I have a 30g tank that consists of two Frontosa's and an algea eater. Recently they also had tankmates of a peacock and an electric yellow which both passed away. What would be some good tankmates for these two guys? They are fairly large now as I've had them over two years, so I'd have to find some mates which are around the same age that will either fit in with them, and/or won't get eaten.


----------



## Fogelhund (Dec 3, 2002)

A 30 gallon aquarium is not sufficient for frontosa. Really, I am of the opinion that at minimum you should keep them in 6ft long tanks.


----------



## Maximilious (Sep 13, 2012)

Sure, but I wasn't asking about my tank. I know I could use a bigger one which is always the opinion on this site.

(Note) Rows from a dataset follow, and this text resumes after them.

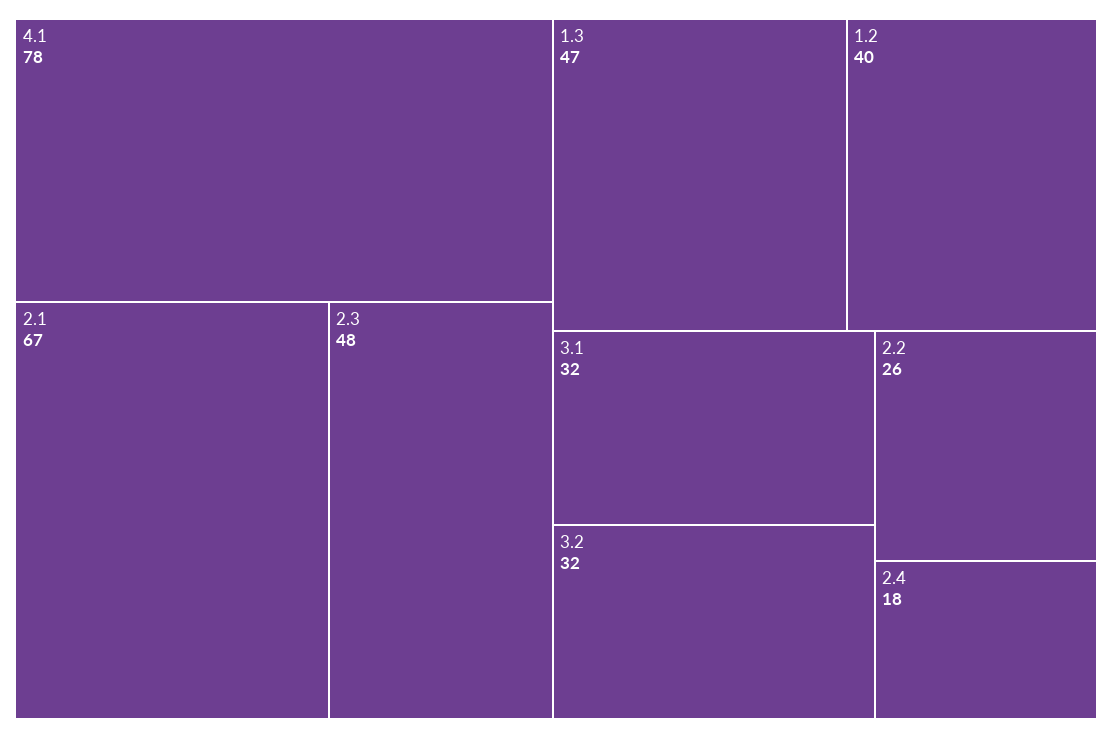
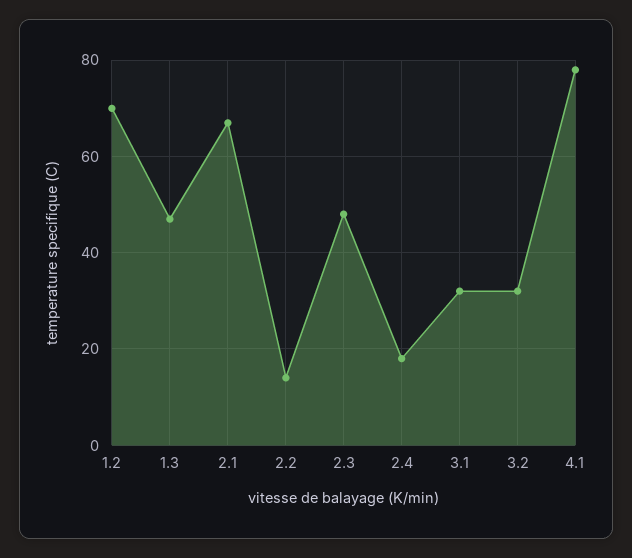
  {
    "4.1": 78,
    "2.1": 67,
    "2.3": 48,
    "1.3": 47,
-   "1.2": 40,
+   "1.2": 70,
    "3.1": 32,
    "3.2": 32,
-   "2.2": 26,
+   "2.2": 15,
    "2.4": 18
  }

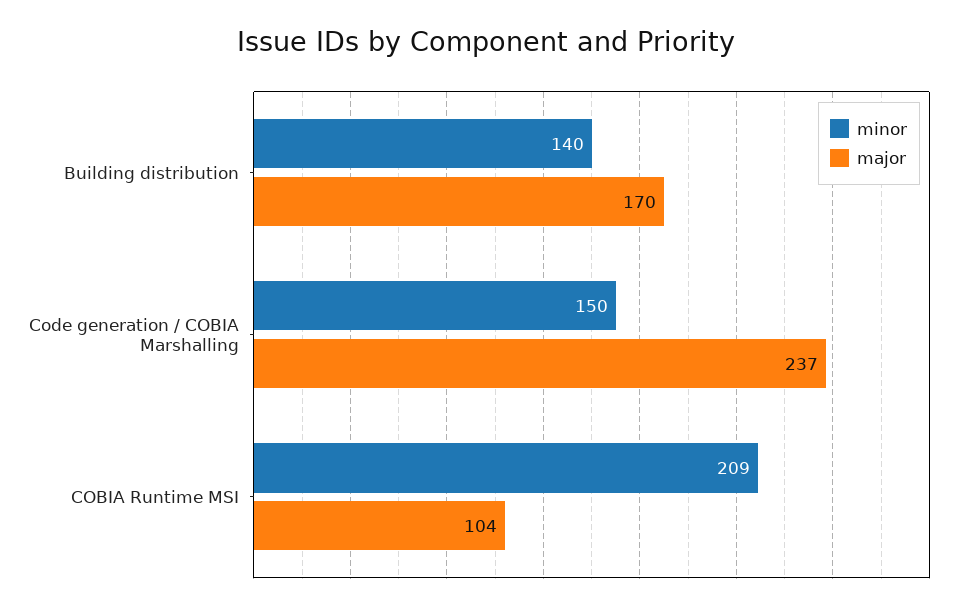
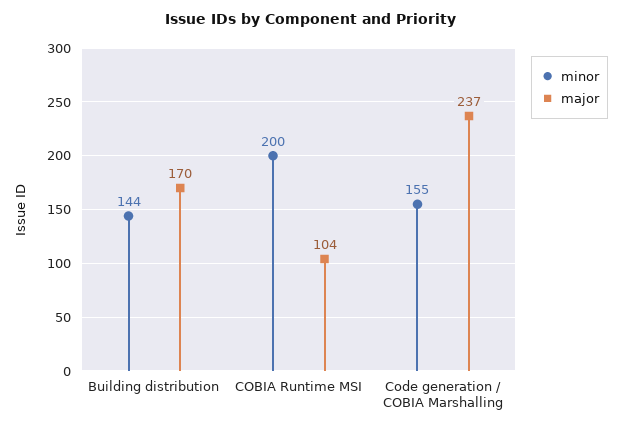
  {
    "minor": {
-     "Building distribution": 140,
+     "Building distribution": 144,
-     "Code generation / COBIA Marshalling": 150,
+     "Code generation / COBIA Marshalling": 155,
-     "COBIA Runtime MSI": 209
+     "COBIA Runtime MSI": 200
    },
    "major": {
      "Building distribution": 170,
      "Code generation / COBIA Marshalling": 237,
      "COBIA Runtime MSI": 104
    }
  }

I've had up to 5 cichlids in a 30g before and they got along just fine with regular water changes/treatment. If anyone has suggestions for tank mates I would appreciate it.


----------



## Fogelhund (Dec 3, 2002)

I doubt you will get any suggestions to further deteriorate fish already kept under imprudent conditions.


----------



## Maximilious (Sep 13, 2012)

Well, the first two died due to trauma from a big move that took place. They lived for a year after, but damage eventually took its toll. The tank is fine as plenty of the 3 billion people in the world have 30g tanks set up from research I've done. I didn't ask for cichlids, they were a gift and I've been doing the best I can with what I was given. I don't have $500 to spend on a new tank setup, but I do have $20 for some new tank mates.


----------



## Fogelhund (Dec 3, 2002)

My recommendation would be to sell the frontosa or trade them, for fish that would be suitable for your tank. For that, it really depends on what you are looking for. Let someone else take care of them properly, and then you will be able to keep fish suitable for your tank, and take care of them well.


----------



## Cyphound (Oct 20, 2014)

I saw this post this morning and figured by the time I got home many will have chimed in to say what Fogulhund said. I was surprised at your answer to his suggestion. I don't know what you consider fish being fine but I can assure you they won't be for much longer. Frontosa can get to 10-12". They can live for well over 20 years and are best kept in a colony. You might not like to hear what is being suggested but your doing those fish a great disservice. You will not see them at their best and likely will stunt the growth. People have told you to get a bigger tank for a reason. Why bother to come on the forum when your just going to ignore the advice.
Please reconsider. With a tank that small there are still quite a few interesting cichlids you can house in your tank. If your keeping a fish tank to keep whatever makes you happy and not the fish then maybe get a different hobby.


----------



## nodima (Oct 3, 2002)

Maximilious said:


> Well, the first two died due to trauma from a big move that took place. They lived for a year after, but damage eventually took its toll. The tank is fine as plenty of the 3 billion people in the world have 30g tanks set up from research I've done. I didn't ask for cichlids, they were a gift and I've been doing the best I can with what I was given. I don't have $500 to spend on a new tank setup, but I do have $20 for some new tank mates.


Without piling on - there are plenty of fish which are appropriate for a 30 gallon tank, Frontosas just are not one of them. Many LFS will take in trades, or you can post them here in the Classifieds, and use the money to buy fish more suitable for a 30.


----------